ASP.NET and Dirty Urls
There are two things that have been bothering me about pages that are getting indexed in Google from an ASP.NET application. The first is somehow there are ASP.NET Session Urls ending up in the Google index. This is bad because searchers that actually do click these links are likely to get a 500 error (internal server error) because they will be trying to access a page of an expired session.
How is Google finding all these 'bad' urls?
Well apparently there is no browser definition in ASP.NET 2.0 for the Googlebot's useragent string, so when the spider hits your ASP.NET page it's browser capabilities are not defined.
Edit: The default browser capabilities are defined to use cookies, the issue occurs because the base Mozilla definition is defined to NOT use cookies. If the browser is not able to accept cookeis .NET gets around this by inserting the session information into the Url and issues a 302 (content temporarily moved) in the response header.
This default behaviour is a good and a bad thing. It's good in the fact that if I'm browsing an asp.net site on a pda that doesn't support cookies I still can. However just about every search engine spider ever created has it's own UserAgent string making it a tough task to issue the standard non-crufted url.

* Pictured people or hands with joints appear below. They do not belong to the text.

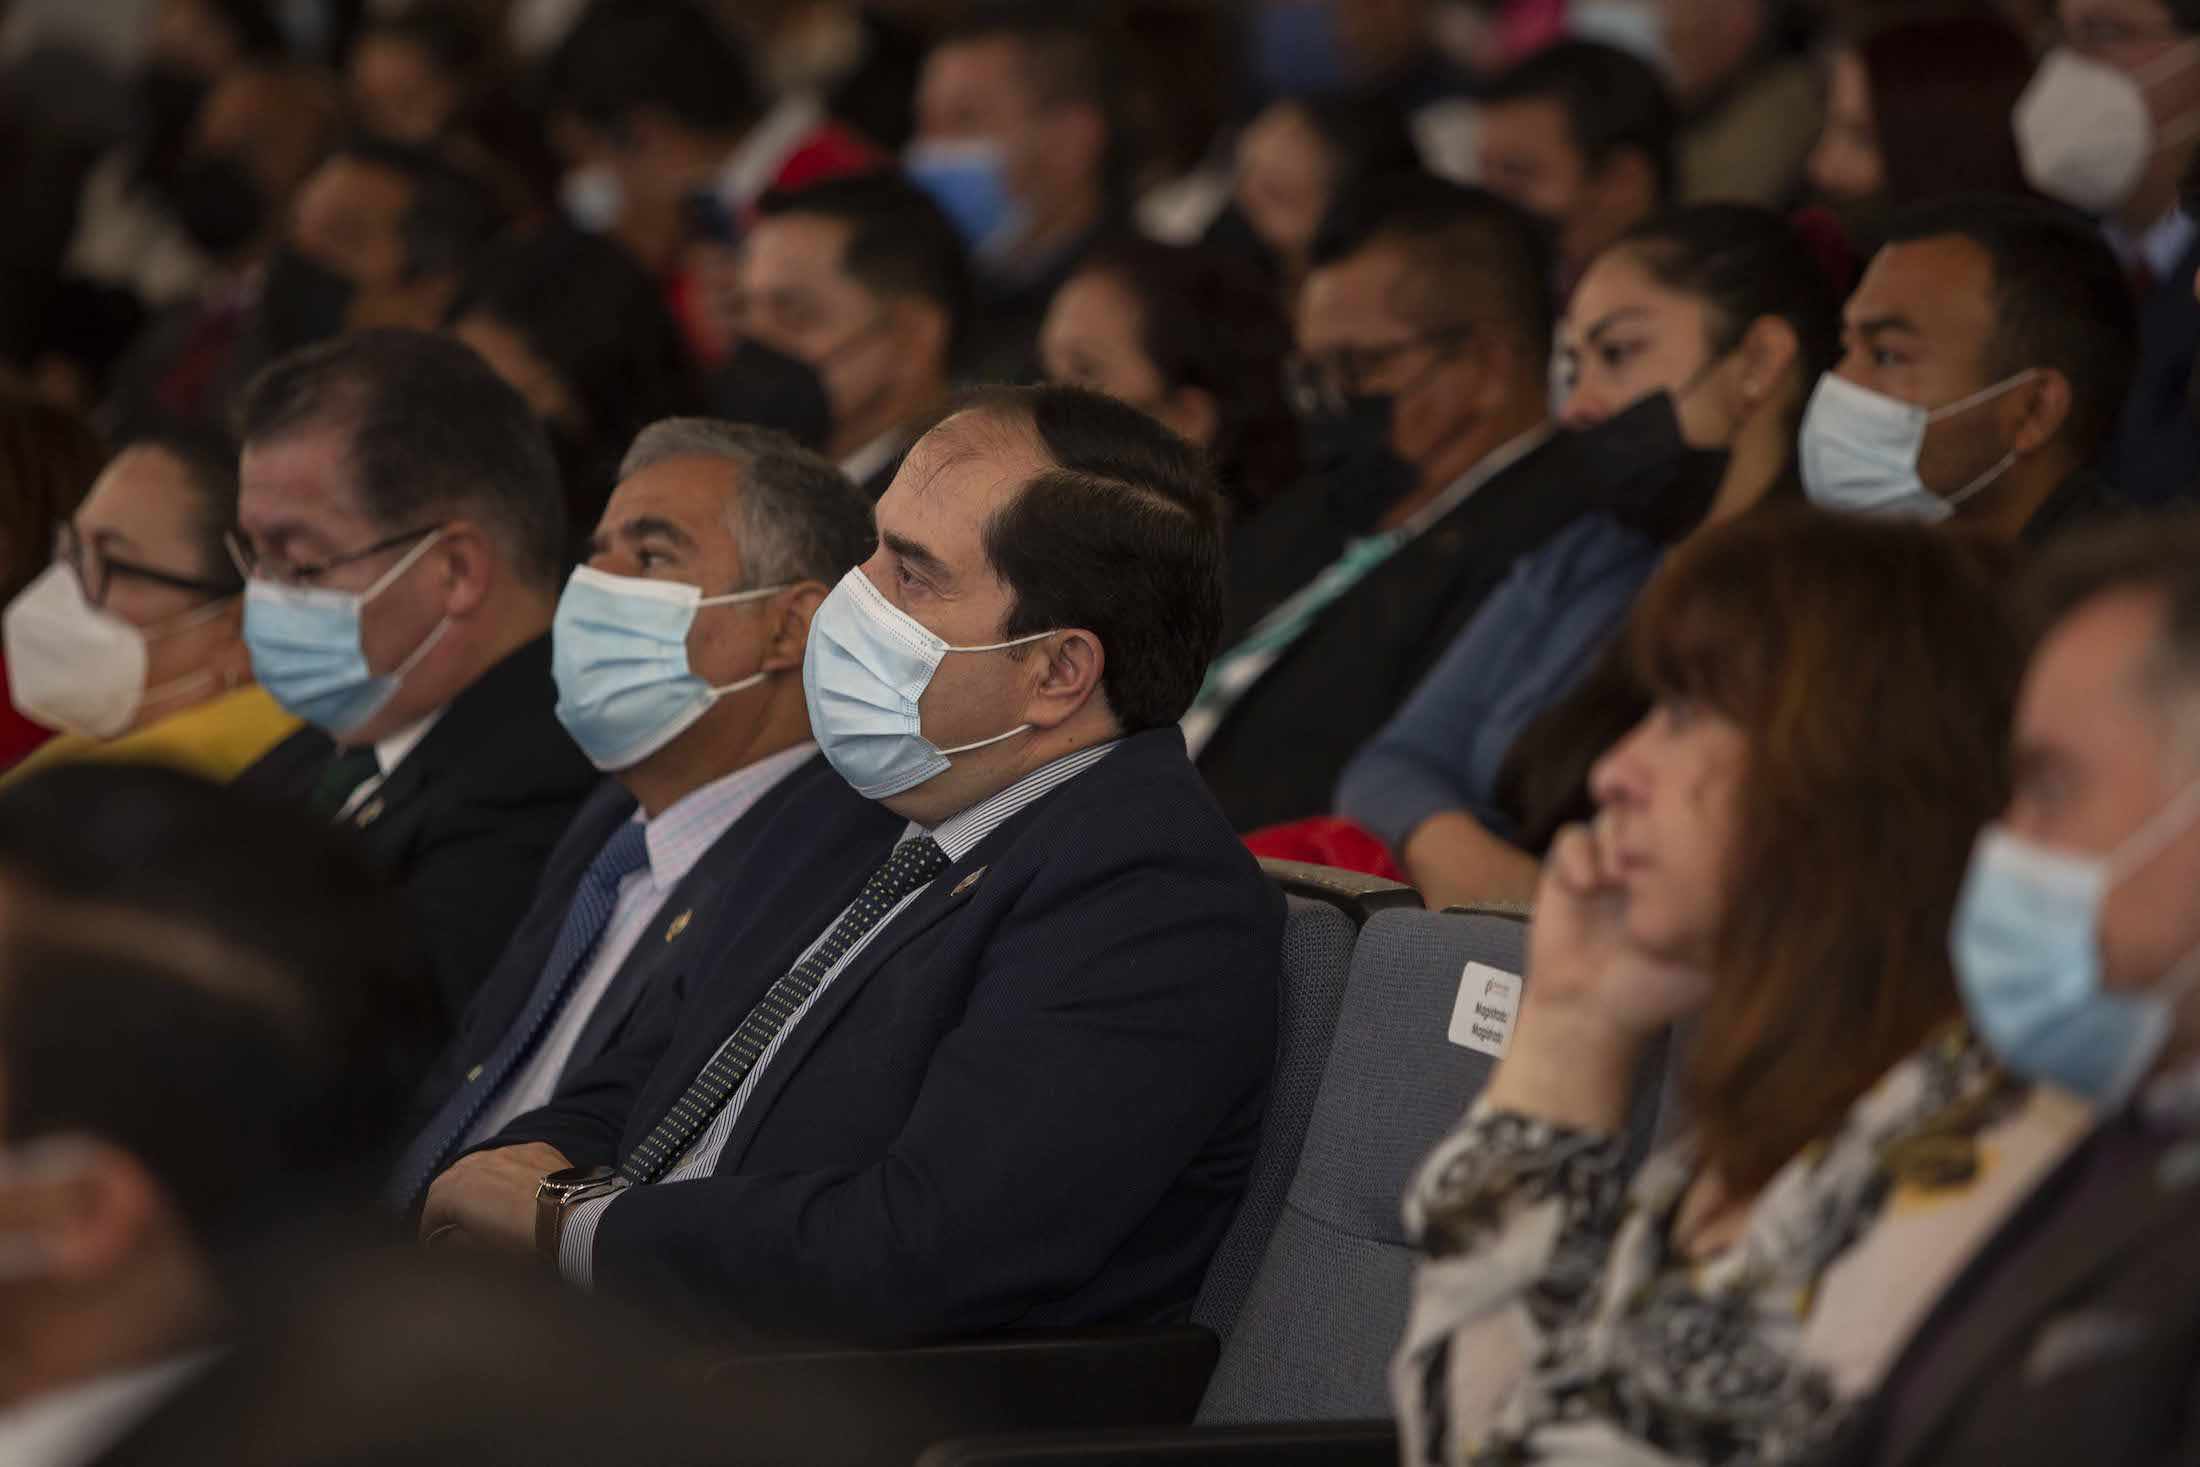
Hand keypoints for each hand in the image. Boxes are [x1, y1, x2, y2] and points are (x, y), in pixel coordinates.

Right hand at [417, 1143, 571, 1255]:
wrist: (573, 1221)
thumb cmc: (520, 1242)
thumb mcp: (478, 1252)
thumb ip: (453, 1243)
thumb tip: (444, 1241)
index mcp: (452, 1190)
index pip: (431, 1212)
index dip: (431, 1233)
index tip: (435, 1247)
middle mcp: (474, 1162)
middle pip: (453, 1183)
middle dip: (452, 1205)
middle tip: (457, 1227)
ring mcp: (506, 1150)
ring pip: (482, 1167)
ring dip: (479, 1186)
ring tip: (489, 1209)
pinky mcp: (535, 1148)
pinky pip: (512, 1161)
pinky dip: (508, 1175)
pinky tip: (520, 1193)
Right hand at [1526, 821, 1713, 1038]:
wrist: (1588, 1011)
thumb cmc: (1652, 989)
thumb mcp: (1704, 959)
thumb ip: (1717, 912)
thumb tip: (1731, 862)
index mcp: (1689, 878)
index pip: (1698, 825)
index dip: (1690, 823)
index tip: (1682, 844)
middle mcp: (1652, 863)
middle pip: (1655, 806)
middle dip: (1650, 826)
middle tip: (1644, 864)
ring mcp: (1610, 862)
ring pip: (1617, 814)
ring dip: (1617, 841)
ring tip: (1618, 882)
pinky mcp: (1570, 869)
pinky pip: (1574, 835)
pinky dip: (1581, 856)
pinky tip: (1587, 888)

One solution to fixing the session urls being indexed in Google is to tell your asp.net application that Googlebot supports cookies and the problem is solved.
To read more about the solution please see my next post.
Dynamic Captcha build-up
Another dynamic aspect that is used on this site are Captcha images, and yes Google's image spider finds those too. Upon trying a Google image search on my domain, it's littered with Captcha images! I've also added an exclude to the robots.txt file for this.
Solution for Captcha images build-up and stop-gap solution for Session Urls
Here is my "robots.txt" file so far for my SingleUserBlog install. *Note the last two lines, "Disallow: /(A(*" should exclude any ASP.NET session urls, (this is not recommended unless you have fixed the Mozilla detection hole). The last line should exclude any captcha images from being indexed.
User-agent: *
Disallow: /LoginPage.aspx
Disallow: /Administration/
Disallow: /(A(*
Disallow: /Captcha.ashx*$